Let's all give a great welcome to our newest Moderator: *BTARoofing*!

He will be helping us keep the site clean and tidy by removing spam and taking care of reported posts. Keep in mind that he will also be enforcing our Site Rules so keep an eye out for that.

With that, I say, "Welcome" to our newest Moderator!


----------



## Grumpy (Oct 29, 2008)

BTA Roofing, I look forward to pissing you off.


----------



## 1985gt (Dec 21, 2010)

hahaha sucker!


I mean congratulations!


----------



## BTARoofing (Apr 10, 2013)

Lol, looking forward to the headaches!


----------



## roofermann (Jul 7, 2012)

Get to work! This place is over run with spam


----------



## Juan M (Jun 11, 2012)

roofermann said:


> Get to work! This place is over run with spam


Please continue to report the spam you see and I'll delete it. Our mod has been MIA....if you would like to help out, let me know.


----------



## 1985gt (Dec 21, 2010)

No offense but the whole group of people who use to post have been MIA. The spam got to be to much and very few people stuck around.


----------



## Juan M (Jun 11, 2012)

No offense taken. 

We're clearing out the spam and have most of the issues under control.


----------



## roofermann (Jul 7, 2012)

I'm the new guy, and I hate spam posts! Enjoy.:thumbup:


----------



## roofermann (Jul 7, 2012)

Grumpy said:


> BTA Roofing, I look forward to pissing you off.

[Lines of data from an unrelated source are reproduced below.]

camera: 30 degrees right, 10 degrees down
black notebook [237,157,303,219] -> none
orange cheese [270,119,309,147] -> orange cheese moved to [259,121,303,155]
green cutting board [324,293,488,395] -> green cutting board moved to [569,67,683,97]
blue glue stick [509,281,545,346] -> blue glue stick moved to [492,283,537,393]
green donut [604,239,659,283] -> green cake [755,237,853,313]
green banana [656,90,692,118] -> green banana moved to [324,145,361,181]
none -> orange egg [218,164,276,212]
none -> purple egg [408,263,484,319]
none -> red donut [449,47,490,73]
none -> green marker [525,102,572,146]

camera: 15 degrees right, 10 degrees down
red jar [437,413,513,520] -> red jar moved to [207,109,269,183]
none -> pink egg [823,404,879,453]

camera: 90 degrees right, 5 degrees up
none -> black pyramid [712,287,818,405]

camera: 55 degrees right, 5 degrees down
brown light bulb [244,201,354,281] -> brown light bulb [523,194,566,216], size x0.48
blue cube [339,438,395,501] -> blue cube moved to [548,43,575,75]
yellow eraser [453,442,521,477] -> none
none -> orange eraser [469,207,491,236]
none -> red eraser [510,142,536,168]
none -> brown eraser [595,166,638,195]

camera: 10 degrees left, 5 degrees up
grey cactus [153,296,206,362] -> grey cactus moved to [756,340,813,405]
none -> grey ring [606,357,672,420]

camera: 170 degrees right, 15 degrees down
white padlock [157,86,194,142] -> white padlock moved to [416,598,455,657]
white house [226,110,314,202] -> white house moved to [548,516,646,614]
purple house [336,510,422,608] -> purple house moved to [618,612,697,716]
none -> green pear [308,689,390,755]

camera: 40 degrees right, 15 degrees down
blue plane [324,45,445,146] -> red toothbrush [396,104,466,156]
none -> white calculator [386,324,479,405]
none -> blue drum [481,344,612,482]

Having reviewed your past postings, I really doubt you'll "piss me off". Just be nice to HO's with (to us) silly questions. Roofers have a rep for being rude bastards already. Enjoy!:thumbup:


----------



## Gutter_Supply (Apr 2, 2013)

Welcome. Yeah, please stop the spam... I am not interested in buying purses.


----------



## roofermann (Jul 7, 2012)

Nor am I.


----------